The Universe is a figment of its own imagination.
---
[ comp.std.c++ is moderated.  To submit articles, try just posting with ]
[ your news-reader.  If that fails, use mailto:std-c++@ncar.ucar.edu    ]
[              --- Please see the FAQ before posting. ---               ]
[ FAQ: http://reality.sgi.com/austern_mti/std-c++/faq.html              ]





Author: rdamon@BeltronicsInspection.com (Richard Damon)
Date: 1998/07/23
Raw View
bbrunswick@my-dejanews.com wrote:

>In article <6p063o$8kt$1@shell7.ba.best.com>,  ncm@nospam.cantrip.org (Nathan
>Myers) wrote:
>> Omitting unused virtual functions is an important tool for eliminating
>> some bloat, but weak references by themselves (as Pete likes to remind
>> us) are not sufficient to omit unused virtual functions; that takes a
>> linker extension.
>
>Surely that turns out not to be the case.
>
>Isn't it sufficient for the compiler to generate the vtbl filled with
>weak references, and then each virtual function call to use a symbol to
>get the offset in the vtbl that it should use. Those symbols get defined
>with the virtual function definition, meaning its only pulled in if needed.
>
Reference to Base::fun needs to force loading of Derived::fun, even though
usages of Base need never have seen Derived. You also need some form of reverse
hook which says if you load A you need to load B also.

--
richard_damon@iname.com (Redirector to my current best Mailbox)
rdamon@beltronicsInspection.com (Work Adddress)
Richad_Damon@msn.com (Just for Fun)


[ comp.std.c++ is moderated.  To submit articles, try just posting with ]
[ your news-reader.  If that fails, use mailto:std-c++@ncar.ucar.edu    ]
[              --- Please see the FAQ before posting. ---               ]
[ FAQ: http://reality.sgi.com/austern_mti/std-c++/faq.html              ]






Author: Pete Becker <petebecker@acm.org>
Date: 1998/07/24
Raw View
Richard Damon wrote:
>
> >
> Reference to Base::fun needs to force loading of Derived::fun, even though
> usages of Base need never have seen Derived. You also need some form of reverse
> hook which says if you load A you need to load B also.

That's right, but you have to be careful how you say it. It's easy for
the module that defines A to say that if A gets loaded B must also get
loaded. That's routine stuff. It's harder from the other end: the module
that defines B needs to be able to say that if A gets loaded, B must
also get loaded.

--
Pete Becker
Dinkumware, Ltd.
http://www.dinkumware.com
---
[ comp.std.c++ is moderated.  To submit articles, try just posting with ]
[ your news-reader.  If that fails, use mailto:std-c++@ncar.ucar.edu    ]
[              --- Please see the FAQ before posting. ---               ]
[ FAQ: http://reality.sgi.com/austern_mti/std-c++/faq.html              ]





Author: phalpern@truffle.ma.ultranet.com (Pablo Halpern)
Date: 1998/07/24
Raw View
Hyman Rosen <hymie@prolifics.com> wrote:

>This is where new linker behavior is needed, but the new behavior is simple.

Given exercise A:
Copy the stretch of the newsgroup thread from "Author: phalpern@truffle.ma.ultranet.com (Pablo" through "behavior is simple." with no changes.
The records that come next have no connection to the newsgroup thread.

Supplied entries:

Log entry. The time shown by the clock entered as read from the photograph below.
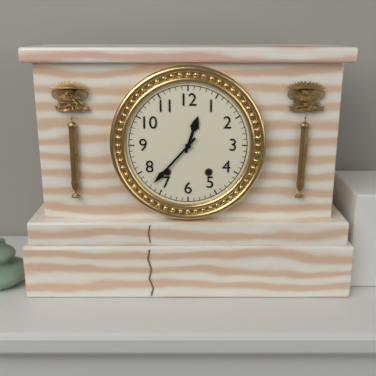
12:37
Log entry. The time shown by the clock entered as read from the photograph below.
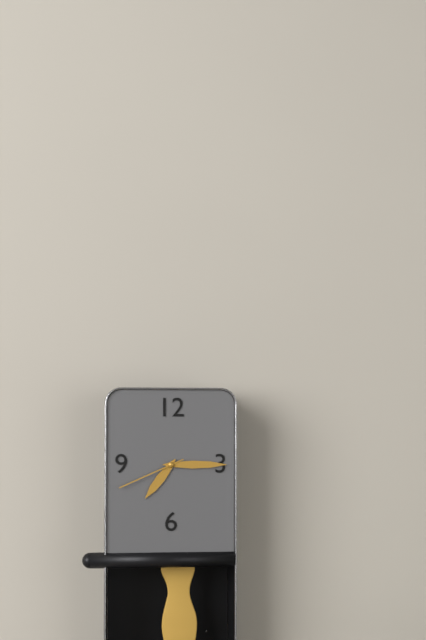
7:15:41
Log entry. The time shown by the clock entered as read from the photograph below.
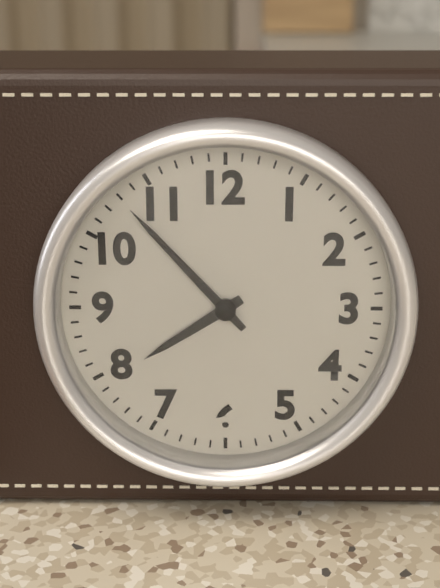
7:53
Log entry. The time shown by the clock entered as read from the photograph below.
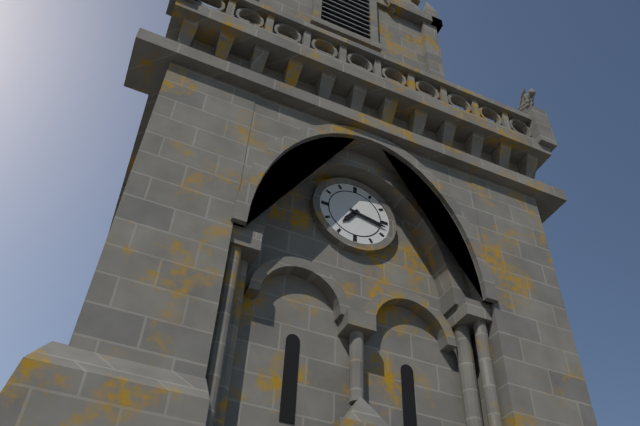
7:17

Given exercise B:
Rewrite all of the clock-time records with "photograph" swapped for "snapshot" and nothing else altered, and omit the pictures from your answer.

Final result A:
Author: phalpern@truffle.ma.ultranet.com (Pablo Halpern)
Date: 1998/07/24
Raw View
Hyman Rosen <hymie@prolifics.com> wrote:

>This is where new linker behavior is needed, but the new behavior is simple.

Final result B:
Log entry. The time shown by the clock entered as read from the snapshot below.
12:37
Log entry. The time shown by the clock entered as read from the snapshot below.
7:15:41
Log entry. The time shown by the clock entered as read from the snapshot below.
7:53
Log entry. The time shown by the clock entered as read from the snapshot below.
7:17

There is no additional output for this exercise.